Location
- 95 Minerva Drive Grand Cayman Cayman Islands
- Coordinates: 19°18′59″N 81°22′33″W﻿ / ﻿19.3164°N 81.3759°W

Information
- School type: Private/ International
- Opened: October 1994
- Website: caymaninternationalschool.org

= Cayman International School =

Cayman International School (CIS) is a private school offering education from nursery through grade 12, located in Camana Bay, Cayman Islands. The school opened in 2006 and was the first building constructed in the Camana Bay development. CIS is operated by International Schools Services (ISS) and holds accreditation from the Middle States Association of Colleges and Schools in the United States. It is also an International Baccalaureate (IB) World School, offering the IB Diploma Programme.

In addition to its core academic offerings, Cayman International School emphasises STEM education and student engagement in global initiatives. Students participate in international robotics competitions and programs such as LEGO Robotics, the F1 in Schools STEM Challenge, and Girls in STEAM.

==History==
Faulkner Academy opened in October 1994. ISS purchased the school in 2002, and its name changed to the current one the following year.

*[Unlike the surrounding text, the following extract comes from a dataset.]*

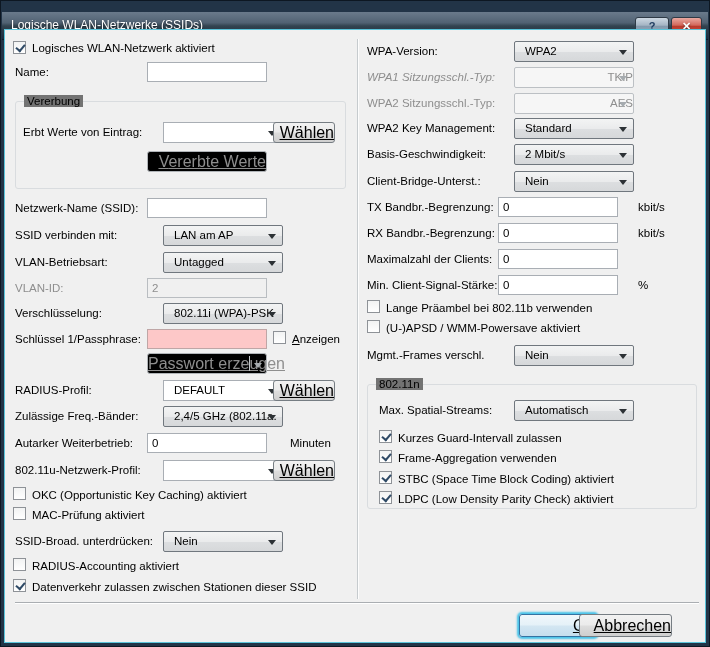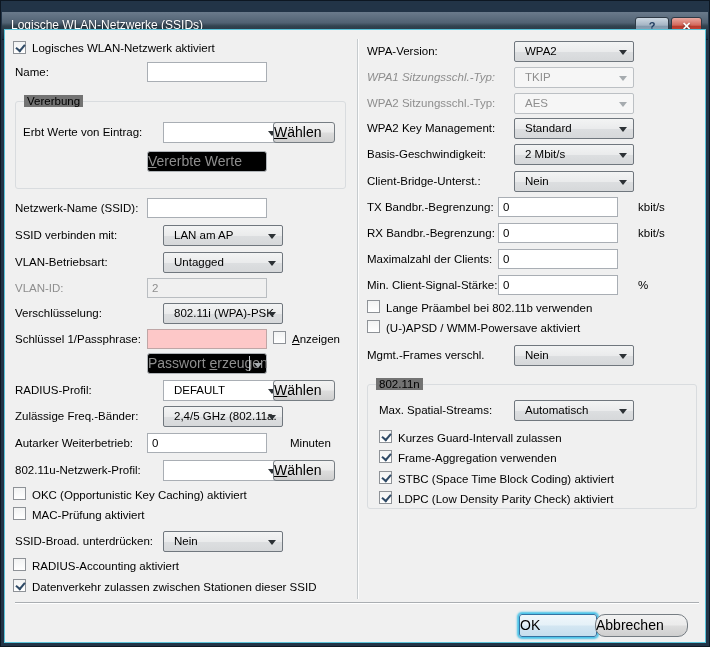"TKIP" .ddl.dis { text-align: none -> right }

The original campus of Cayman International School was established in 2006 through a donation from the William and Claire Dart Foundation. The initial facilities included classrooms, a library, playgrounds, computer labs, an art studio, music rooms, a football pitch, a 25-metre swimming pool, tennis and basketball courts, an amphitheatre, and a multi-purpose hall.

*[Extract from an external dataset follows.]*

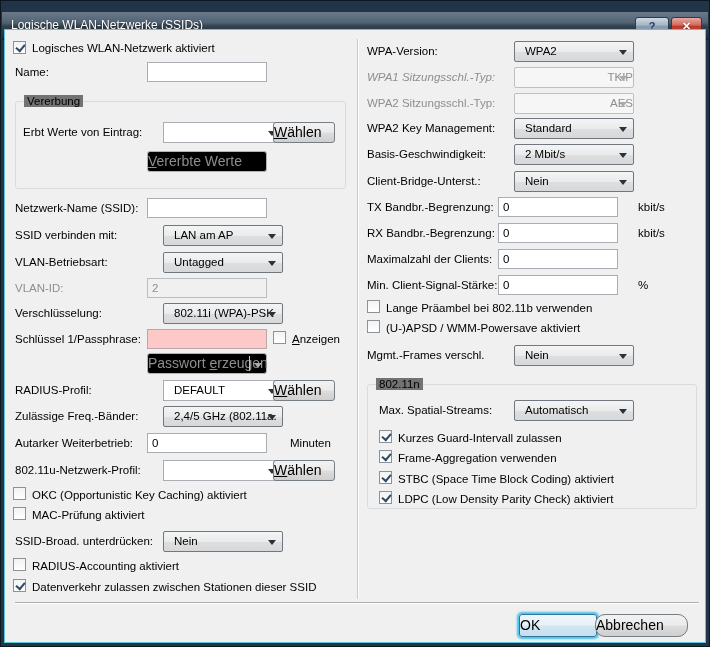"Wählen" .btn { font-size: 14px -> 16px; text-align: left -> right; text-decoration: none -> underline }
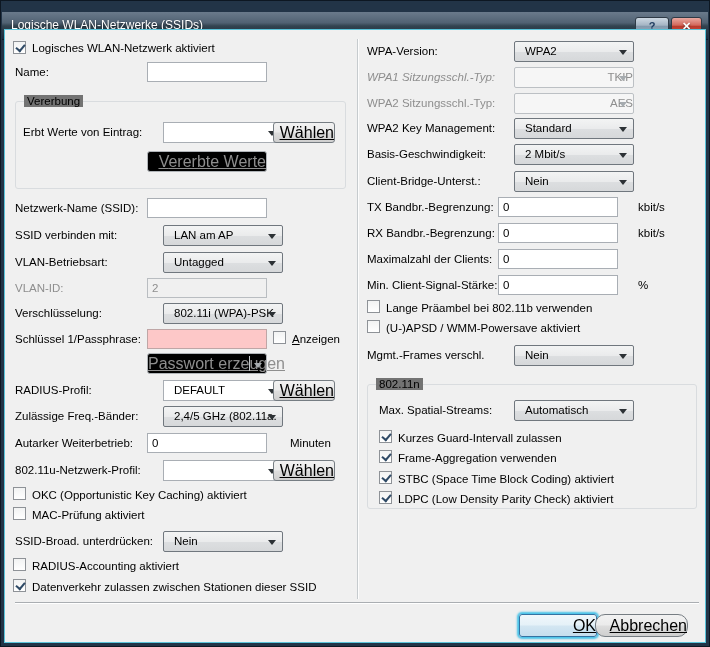"Abbrechen" div.btn { border-radius: 10px -> none; left: 590px -> 574px }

In 2015, the school underwent an expansion that added two primary classrooms, four flexible-use secondary classrooms, two student support centres, and a media room.

Another expansion was announced in 2018, with funding from the Kenneth B. Dart Foundation. This US$60 million project included the construction of an Early Childhood Centre and a three-storey secondary school building with 22 classrooms, including a STEAM (Science, Technology, Engineering, Arts, and Mathematics) lab, four science labs, a technology lab, an art lab, band room, choir room, a black-box theatre, video production room, library, multi-purpose gymnasium, fitness room, faculty offices, open floor spaces, a courtyard, fully-equipped kitchen, and mixed-use classrooms.

== Certifications ==
In 2025, the school became the first international school outside of the United States to earn the National Certificate for STEM Excellence (NCSE) through the National Institute for STEM Education (NISE).